I nearly fainted when I learned that I received a 43% on the Physics final. I nearly fainted again when I learned that the class average was 38%. A sub-50% grade on a science test is a curious creature, as much the product of grader whim as academic achievement. "Hmmm?looks like he understood a tiny bit of this question. I'll give three points out of ten. Or should I give four? Whoops?tummy rumbling?better make it three." Having allegedly mastered 43% of the course material, I was now deemed fit to take even harder Physics classes. I wondered: at the highest levels of physics, could you get a passing grade with a 5% score on a test? A 3% score? A zero? Could drinking from a fire hose actually slake your thirst?

Exhausted and demoralized, I stumbled into my next semester of engineering. My new math T.A. had all of my old T.A.'s inability to teach, but half of her mastery of English. One day in class I heard myself saying: "If I understood what I didn't understand about the problem, I would understand the problem, and therefore I wouldn't be asking a question." The T.A. stared at me across a void that seemed increasingly unbridgeable.

The course was called "Discrete Mathematics." Many people thought that the course was called "Discreet Mathematics." Wrong. To clarify: "Discrete Mathematics" is "the mathematics in which Kern was getting a D at midterm." "Discreet Mathematics" is "how Kern dropped that class along with the rest of his engineering course load and signed into liberal arts classes, all on the last day he was eligible to do so, because he couldn't stand the stress, abuse, and lack of comprehension anymore." No one waved goodbye to me at the engineering door.

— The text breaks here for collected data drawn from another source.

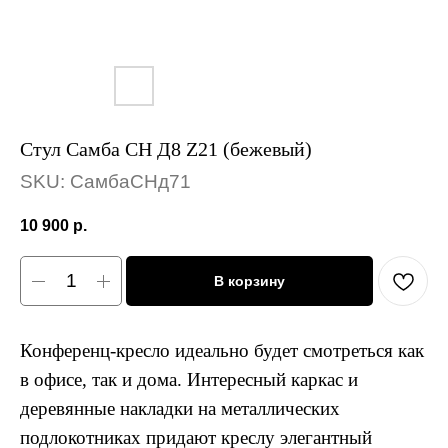
Стул Самба СН Д8 Z21 (бежевый)
SKU:
СамбаСНд71
10 900
р.
В корзину
Конференц-кресло идеально будет смотреться как
в офисе, так и дома. Интересный каркас и
деревянные накладки на металлических
подлокотниках придают креслу элегантный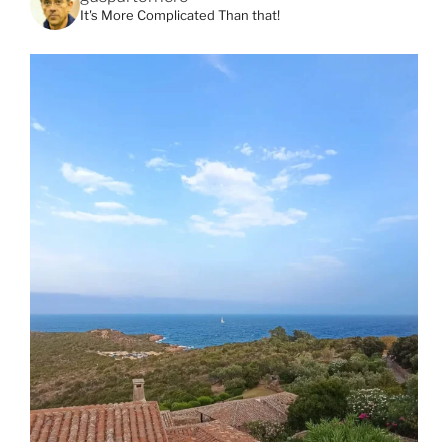
It's More Complicated Than that!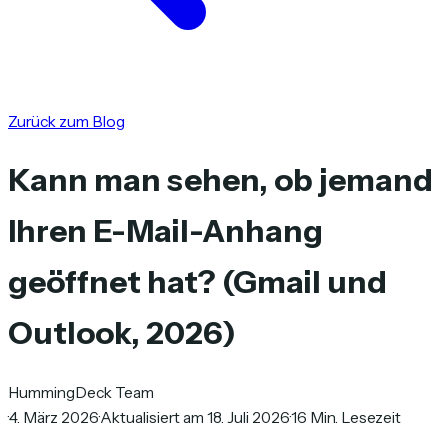
Zurück zum Blog
Kann man sehen, ob jemand
Ihren E-Mail-Anhang
geöffnet hat? (Gmail und
Outlook, 2026)
HummingDeck Team
·
4. März 2026
·
Aktualisiert am 18. Juli 2026
·
16 Min. Lesezeit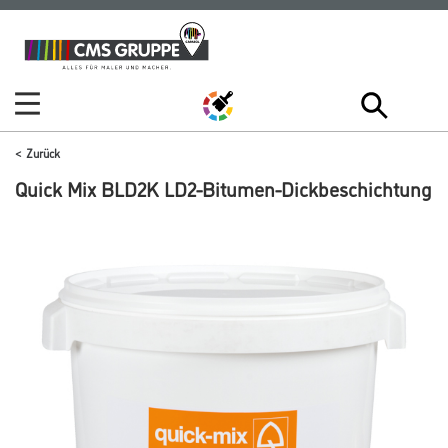
Zum
Zum
Inhalt
Navigationsmenü
springen
springen
Zurück
Quick Mix BLD2K LD2-Bitumen-Dickbeschichtung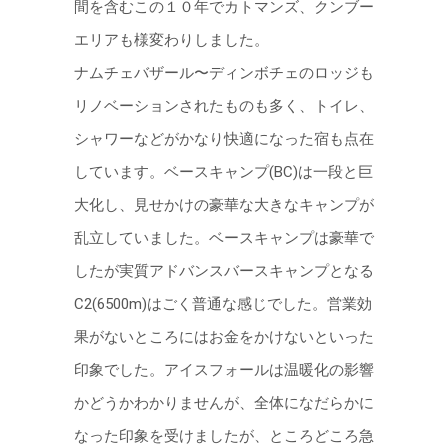
間を含むこの１０年でカトマンズ、クンブー
エリアも様変わりしました。
ナムチェバザール〜ディンボチェのロッジも
リノベーションされたものも多く、トイレ、
シャワーなどがかなり快適になった宿も点在
しています。ベースキャンプ(BC)は⼀段と巨
⼤化し、⾒せかけの豪華な⼤きなキャンプが
乱⽴していました。ベースキャンプは豪華で
したが実質アドバンスバースキャンプとなる
C2(6500m)はごく普通な感じでした。営業効
果がないところにはお⾦をかけないといった
印象でした。アイスフォールは温暖化の影響
かどうかわかりませんが、全体になだらかに
なった印象を受けましたが、ところどころ急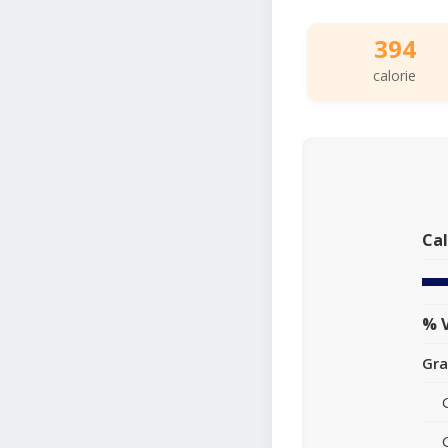
394
calorie
Cal
% V
Gra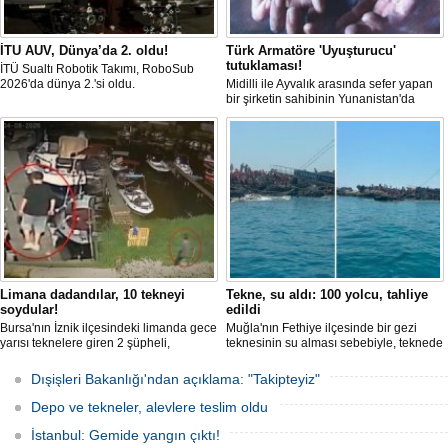
İTU AUV, Dünya’da 2. oldu!
Türk Armatöre 'Uyuşturucu'
tutuklaması!
İTÜ Sualtı Robotik Takımı, RoboSub
2026'da dünya 2.'si oldu.
Midilli ile Ayvalık arasında sefer yapan
bir şirketin sahibinin Yunanistan'da
tutuklandığı bildirildi.
Limana dadandılar, 10 tekneyi
Tekne, su aldı: 100 yolcu, tahliye
soydular!
edildi
Bursa'nın İznik ilçesindeki limanda gece
Muğla'nın Fethiye ilçesinde bir gezi
yarısı teknelere giren 2 şüpheli,
teknesinin su alması sebebiyle, teknede
elektronik cihazlar ve değerli eşyalar
bulunan 100 yolcu tahliye edildi,
çaldı. Olay, güvenlik kameralarına
teknenin batmaması için bölgede
Dışişleri Bakanlığı'ndan açıklama: "Takipteyiz"
yansıdı, tekne sahiplerinin ihbarıyla
kurtarma çalışması başlatıldı.
jandarma inceleme başlattı.
Depo ve tekneler, alevlere teslim oldu
İstanbul: Gemide yangın çıktı!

The United States contains a finite number of smart people, most of whom have options in life besides engineering. You will not produce thronging bevies of pocket-protector-wearing number-jockeys simply by handing out spiffy Space Shuttle patches at the local Science Fair. If you want more engineers in the United States, you must find a way for America's engineering programs to retain students like, well, me: people smart enough to do the math and motivated enough to at least take a bite at the engineering apple, but turned off by the overwhelming coursework, low grades, and abysmal teaching. Find a way to teach engineering to verbally oriented students who can't learn math by sense of smell. Demand from (and give to) students an actual mastery of the material, rather than relying on bogus on-the-curve pseudo-grades that hinge upon the amount of partial credit that bored T.A.s choose to dole out. Write textbooks that are more than just glorified problem set manuals. Give grades that will make engineering majors competitive in a grade-inflated environment. Don't let T.A.s teach unless they can actually teach.

None of these things will happen, of course. Engineering professors are perfectly happy weeding out undesirables with absurd boot-camp courses that conceal the inability of said professors to communicate with words. Fewer students will pursue science and engineering majors, and the United States will grow ever more reliant upon foreign brainpower to design its scientific and manufacturing endeavors. I did my part to fight this problem, and for my trouble I got four months of humiliation and a semester's worth of shabby grades that I had to explain to law schools and employers for years. Thousands of college students will have a similar experience this fall.

So engineering is suffering in this country? It deserves no better.